[Problem description] Each line from the one bearing "Format: picture, lens" through the last line of the entries below should be returned exactly, with pictures left out.
Information provided: Begin
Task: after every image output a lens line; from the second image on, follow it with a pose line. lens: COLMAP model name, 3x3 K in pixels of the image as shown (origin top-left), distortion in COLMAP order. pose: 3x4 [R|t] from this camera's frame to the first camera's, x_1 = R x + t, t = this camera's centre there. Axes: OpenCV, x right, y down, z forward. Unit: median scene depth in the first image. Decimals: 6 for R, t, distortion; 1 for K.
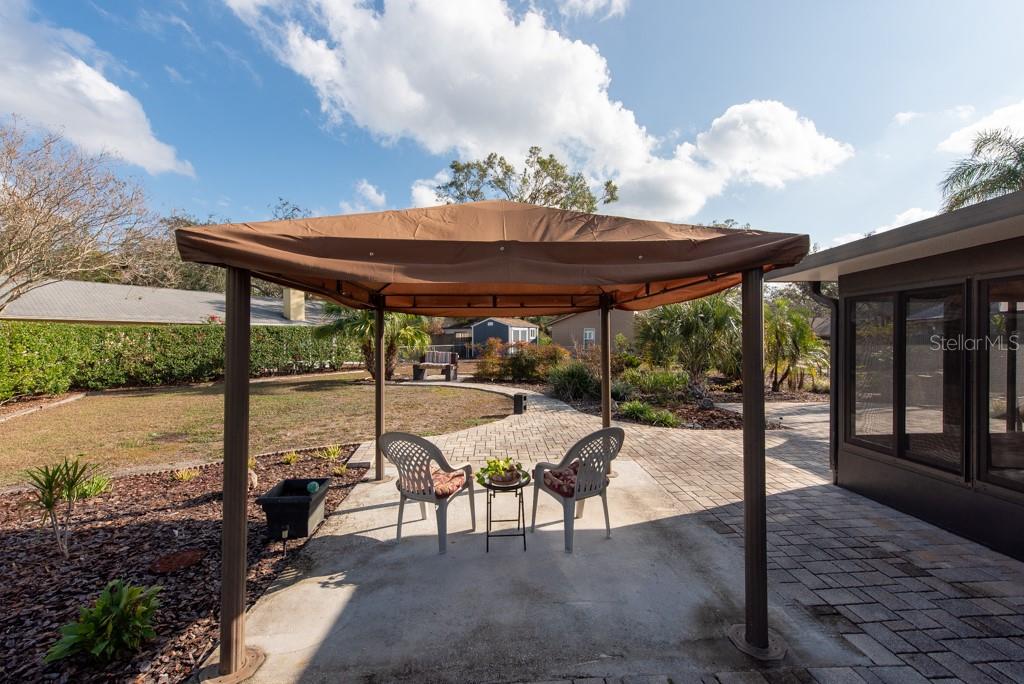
lens RADIAL K [[390.7, 0, 504.0], [0, 390.7, 340.4], [0, 0, 1]] dist [0.002438, 0.000091]
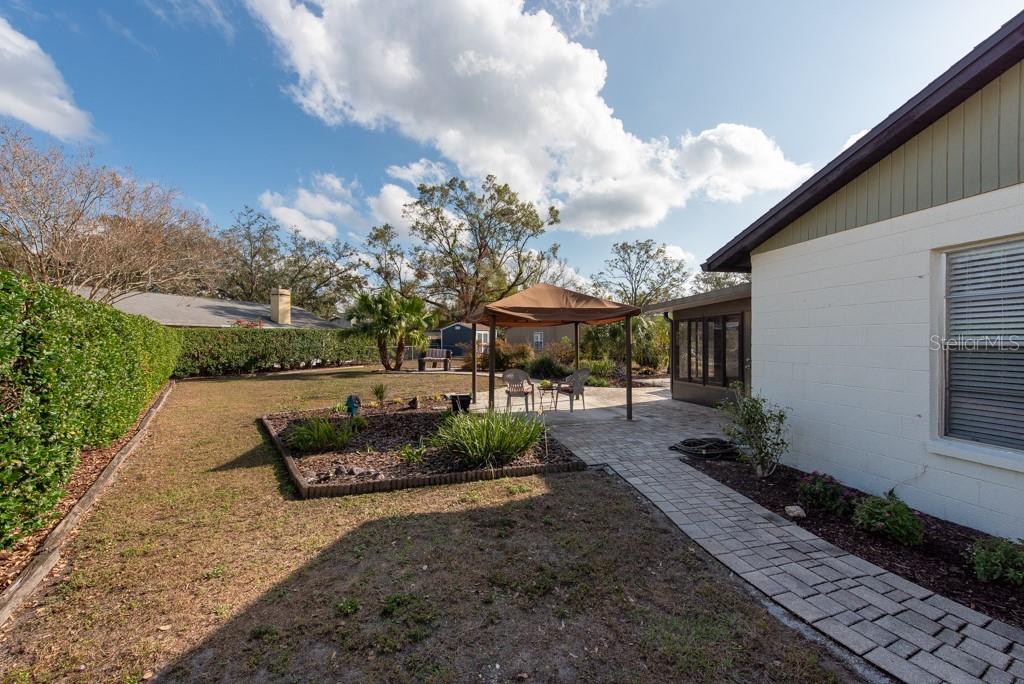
lens RADIAL K [[404.6, 0, 489.9], [0, 404.6, 346.1], [0, 0, 1]] dist [0.000965, -0.000116]
pose [[0.990942, -0.000014, 0.134292, -0.163859], [-0.000675, 0.999987, 0.005086, 0.010368], [-0.134290, -0.005131, 0.990929, -0.364128]]
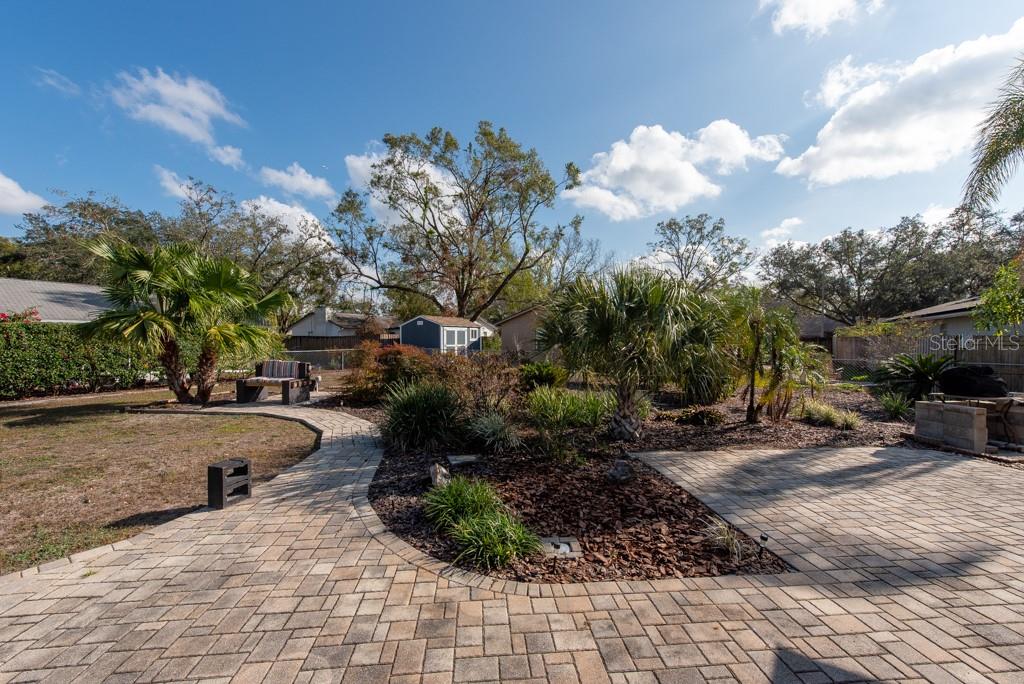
lens RADIAL K [[390.7, 0, 504.0], [0, 390.7, 340.4], [0, 0, 1]] dist [0.002438, 0.000091]
pose [[0.999217, -0.000620, 0.039565, 0.173952], [0.000675, 0.999999, -0.001392, -0.005831], [-0.039564, 0.001417, 0.999216, 0.246475]]
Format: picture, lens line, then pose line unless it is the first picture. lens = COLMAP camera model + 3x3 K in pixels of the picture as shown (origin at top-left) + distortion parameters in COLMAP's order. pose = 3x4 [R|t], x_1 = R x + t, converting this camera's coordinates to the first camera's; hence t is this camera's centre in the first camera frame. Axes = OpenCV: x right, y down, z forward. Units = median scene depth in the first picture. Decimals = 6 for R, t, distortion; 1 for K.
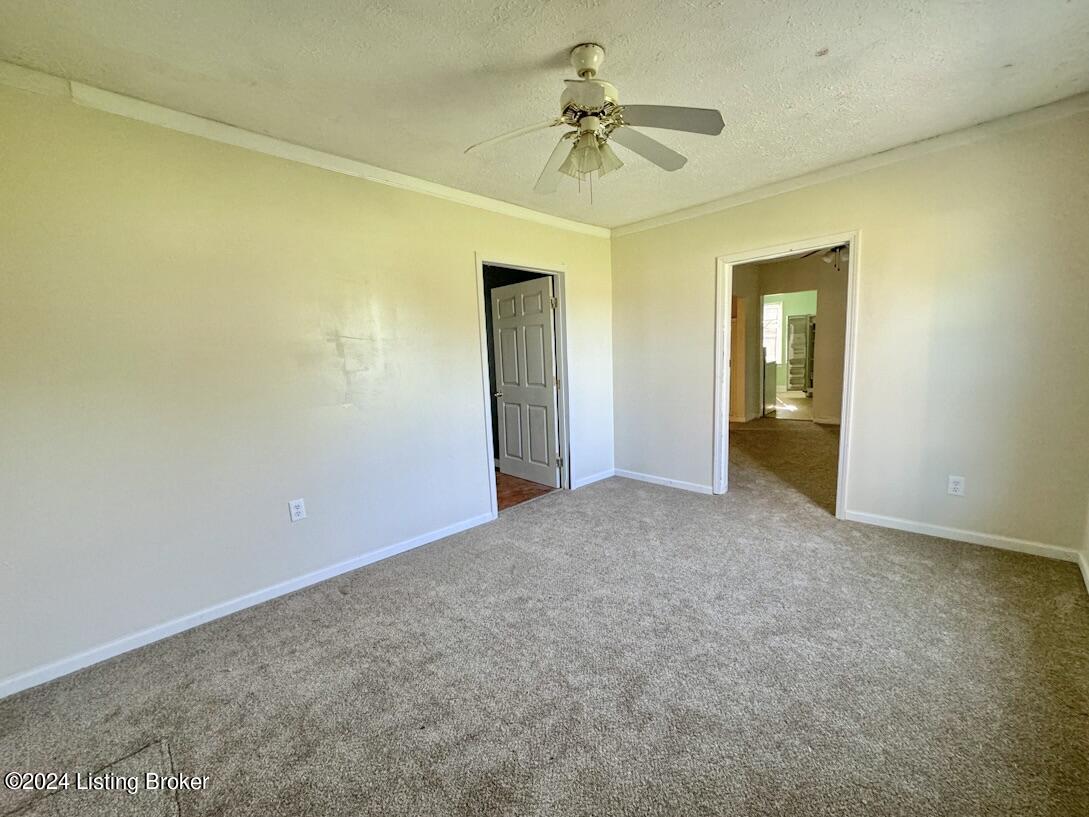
lens RADIAL K [[436.7, 0, 541.4], [0, 436.7, 406.1], [0, 0, 1]] dist [-0.001416, -0.000260]
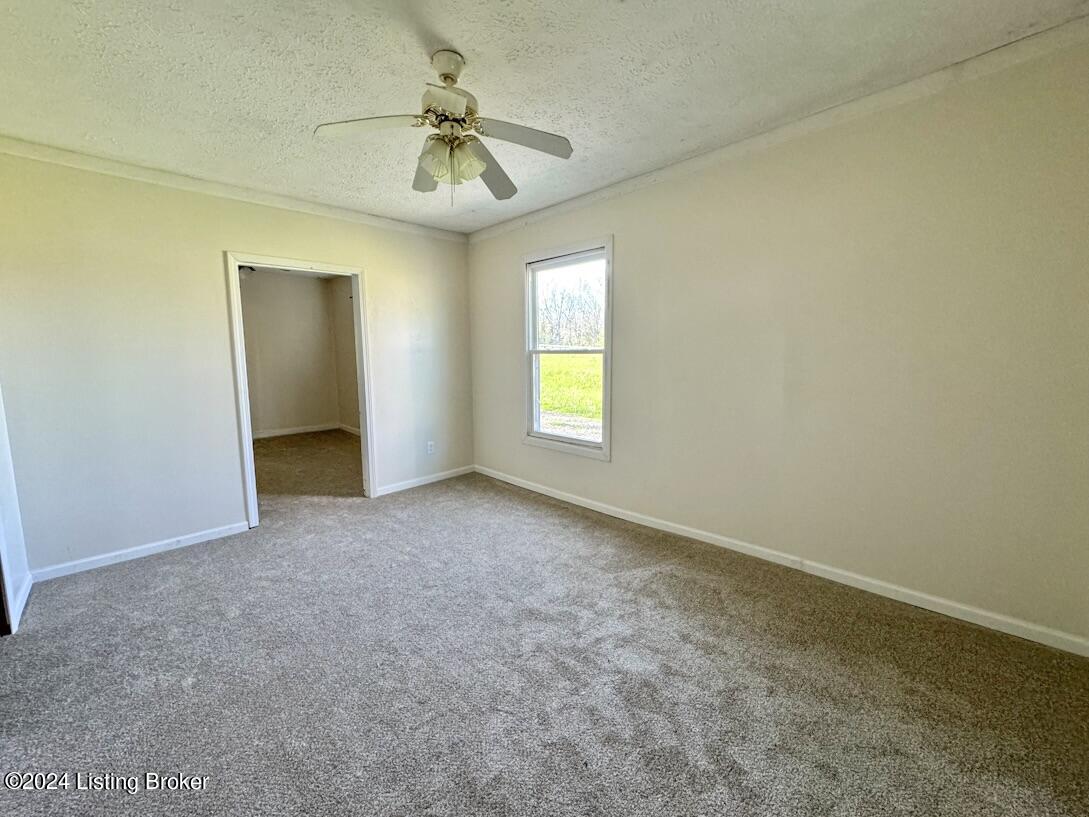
Information provided: End
[Solution to this problem]
Format: picture, lens line, then pose line unless it is the first picture. lens = COLMAP camera model + 3x3 K in pixels of the picture as shown (origin at top-left) + distortion parameters in COLMAP's order. pose = 3x4 [R|t], x_1 = R x + t, converting this camera's coordinates to the first camera's; hence t is this camera's centre in the first camera frame. Axes = OpenCV: x right, y down, z forward. Units = median scene depth in the first picture. Decimals = 6 for R, t, distortion; 1 for K.
lens RADIAL K [[436.7, 0, 541.4], [0, 436.7, 406.1], [0, 0, 1]] dist [-0.001416, -0.000260]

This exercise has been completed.